Mmmm, one of my favorite drinks of the holiday season, without a doubt is eggnog. This season, I thought it might be fun to try making my own batch of the stuff, mixed of course with some spiced Jamaican rum. Here is the recipe incase you would like to be adventurous this holiday season too. From what I read, if it's properly stored, it can last up to a few months (transfered to a bottle and kept in the fridge).
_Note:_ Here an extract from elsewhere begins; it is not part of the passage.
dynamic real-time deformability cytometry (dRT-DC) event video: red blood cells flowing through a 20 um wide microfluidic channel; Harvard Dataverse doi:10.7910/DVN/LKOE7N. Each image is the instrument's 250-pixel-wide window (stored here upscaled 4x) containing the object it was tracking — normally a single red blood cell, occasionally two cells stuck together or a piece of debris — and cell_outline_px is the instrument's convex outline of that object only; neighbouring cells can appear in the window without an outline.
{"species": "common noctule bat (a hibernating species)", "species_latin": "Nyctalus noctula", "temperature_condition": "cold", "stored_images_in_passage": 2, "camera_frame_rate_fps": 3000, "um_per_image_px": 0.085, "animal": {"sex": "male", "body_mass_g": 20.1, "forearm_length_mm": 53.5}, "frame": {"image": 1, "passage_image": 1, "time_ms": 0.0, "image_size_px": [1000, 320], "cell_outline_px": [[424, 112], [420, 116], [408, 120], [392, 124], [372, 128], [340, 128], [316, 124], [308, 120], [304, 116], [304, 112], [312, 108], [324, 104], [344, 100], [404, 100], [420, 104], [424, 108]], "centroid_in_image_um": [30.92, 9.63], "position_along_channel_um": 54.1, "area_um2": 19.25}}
If you have any left over after serving this punch, it could be bottled and made into an excellent gift for those hard to shop for people!
"Baltimore Eggnog"
Contributed by Derek Brown
INGREDIENTS:
2 dozen Eggs, separated
1 (750-mL) bottle VS cognac or other brandy
16 oz Jamaican rum
2 lb Powdered sugar
3 qt (96 oz) Whole milk
1 qt (32 oz) Heavy cream
1 tsp Salt
.75 tsp Grated nutmeg
Glass: Punch
PREPARATION:
In a large bowl, beat the egg yolks until light and lemon-colored. While continuing to beat, add the brandy, rum, sugar, milk, heavy cream and salt. In a separate bowl, beat the egg whites and nutmeg until they form stiff peaks. Fold the whites into the yolk mixture. Serve in punch cups. (This recipe serves 25 people.)